Université de Perpignan Via Domitia, Perpignan, France.
PLoS Pathog. 2013;9(8):e1003571. doi: 10.1371/journal.ppat.1003571. Epub 2013 Aug 29.
The digenetic trematode Schistosoma mansoni is a human parasite that uses the mollusc Biomphalaria glabrata as intermediate host. Specific S. mansoni strains can infect efficiently only certain B. glabrata strains (compatible strain) while others are incompatible. Strain-specific differences in transcription of a conserved family of polymorphic mucins (SmPoMucs) in S. mansoni are the principle determinants for this compatibility. In the present study, we investigated the bases of the control of SmPoMuc expression that evolved to evade B. glabrata diversified antigen recognition molecules. We compared the DNA sequences and chromatin structure of SmPoMuc promoters of two S. mansoni strains that are either compatible (C) or incompatible (IC) with a reference snail host. We reveal that although sequence differences are observed between active promoter regions of SmPoMuc genes, the sequences of the promoters are not diverse and are conserved between IC and C strains, suggesting that genetics alone cannot explain the evolution of compatibility polymorphism. In contrast, promoters carry epigenetic marks that are significantly different between the C and IC strains. Moreover, we show that modifications of the structure of the chromatin of the parasite modify transcription of SmPoMuc in the IC strain compared to the C strain and correlate with the presence of additional combinations of SmPoMuc transcripts only observed in the IC phenotype. Our results indicate that transcription polymorphism of a gene family that is responsible for an important adaptive trait of the parasite is epigenetically encoded. These strain-specific epigenetic marks are heritable, but can change while the underlying genetic information remains stable. This suggests that epigenetic changes may be important for the early steps in the adaptation of pathogens to new hosts, and might be an initial step in adaptive evolution in general.

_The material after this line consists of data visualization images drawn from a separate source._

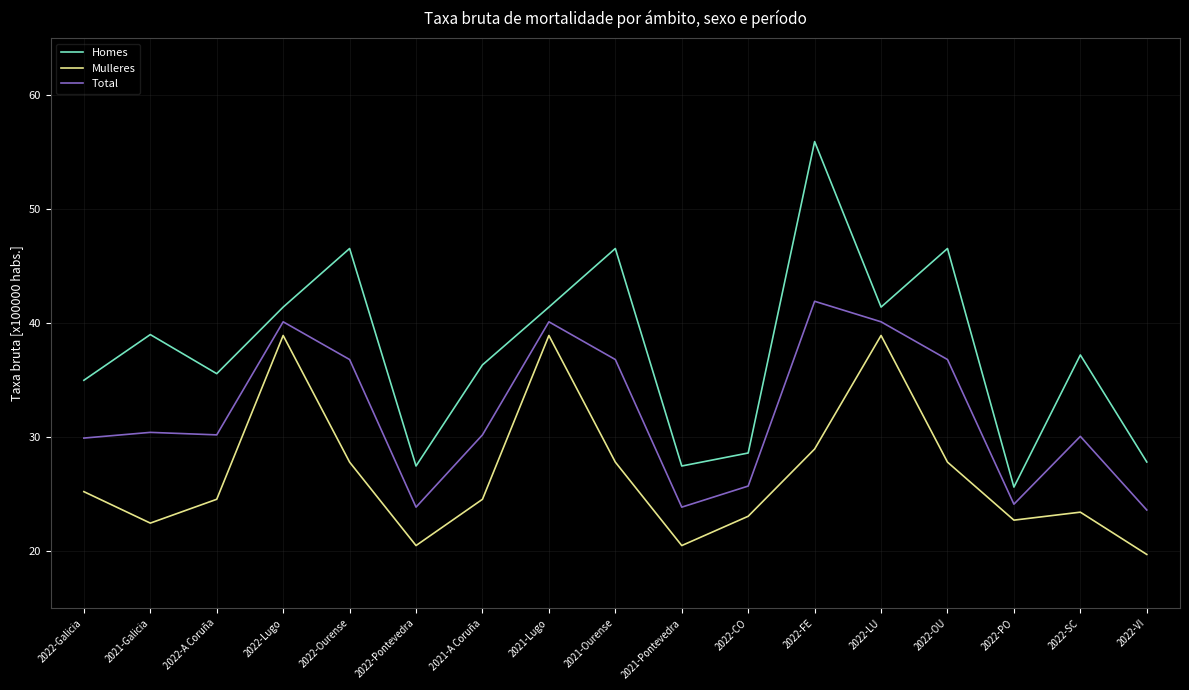

True or false: Homes and Total intersect in this chart.

False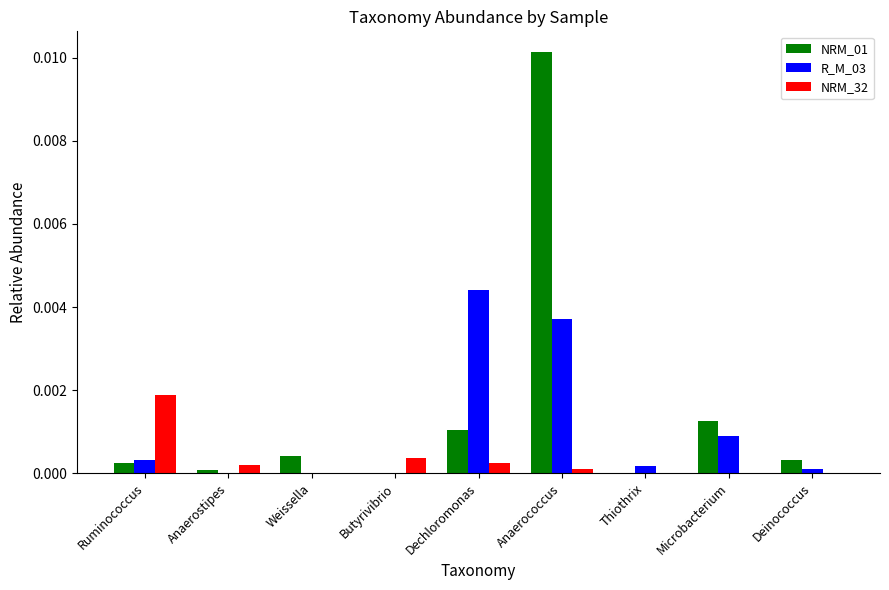

How many groups of bars are there?

9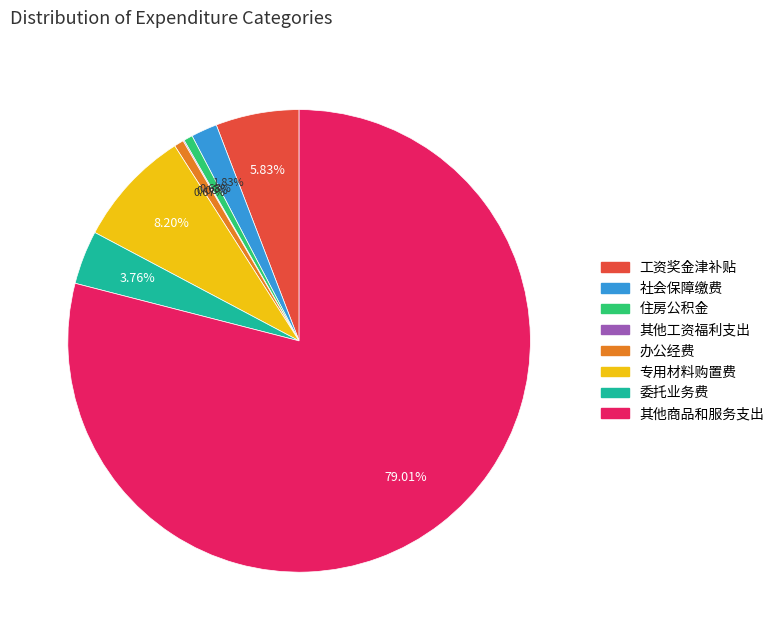

Does 工资奖金津补贴 account for over 50% of the chart?

No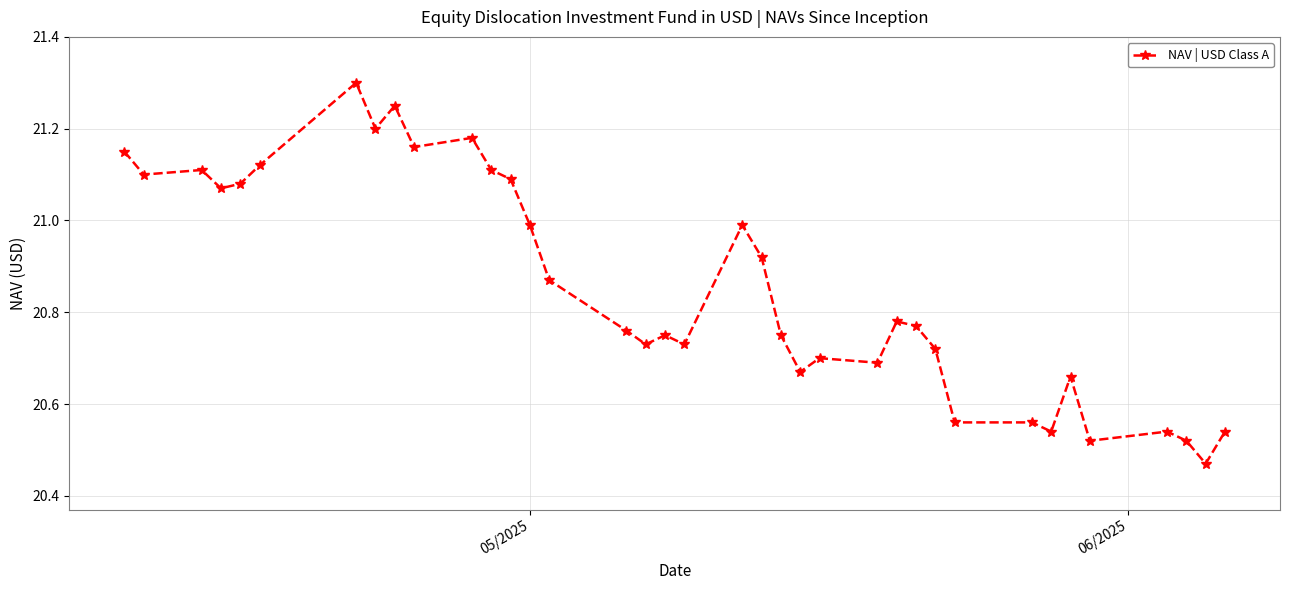

What is the difference between the maximum and minimum values?

0.8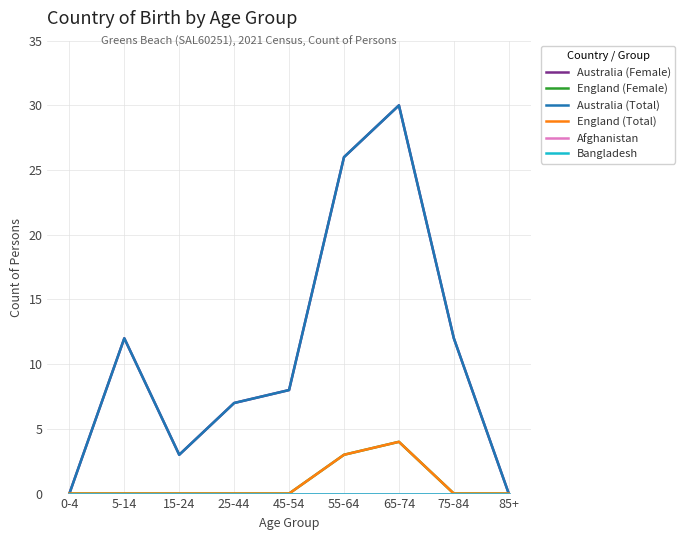

List the series in order of their peak value, lowest first.

Afghanistan, Bangladesh, England (Female), England (Total), Australia (Female), Australia (Total)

曼氏血吸虫是一种寄生人体的双腔吸虫,其中间宿主是淡水螺——光滑小舌钉螺。曼氏血吸虫的某些特定株系仅能有效地感染某些光滑小舌钉螺株系(相容株系),而其他株系则不兼容。曼氏血吸虫中保守的多态黏蛋白家族(SmPoMucs)的转录在菌株特异性方面存在差异,是决定这种相容性的主要因素。在本研究中,我们研究了 SmPoMuc 表达调控的基础,这些调控机制的进化是为了逃避光滑小舌钉螺多样化的抗原识别分子。我们比较了两种曼氏血吸虫株系的 SmPoMuc 启动子的 DNA 序列和染色质结构,这两种株系与参考螺宿主分别是相容的(C)或不相容的(IC)。我们揭示了尽管在 SmPoMuc 基因的活性启动子区域观察到序列差异,但启动子的序列并没有多样化,在 IC 和 C 株系之间是保守的,这表明遗传因素本身并不能解释相容性多态性的进化。相比之下,启动子携带的表观遗传标记在 C 和 IC 株系之间存在显著差异。此外,我们还表明,寄生虫染色质结构的修饰改变了 IC 株系中 SmPoMuc 的转录,与仅在 IC 表型中观察到的额外 SmPoMuc 转录本组合的存在相关。我们的研究结果表明,一个负责寄生虫重要适应性特征的基因家族的转录多态性是由表观遗传编码的。这些菌株特异性的表观遗传标记是可遗传的,但在潜在遗传信息保持稳定的情况下,它们可以发生变化。这表明,表观遗传变化可能对病原体适应新宿主的早期步骤很重要,并且可能是一般适应性进化的初始步骤。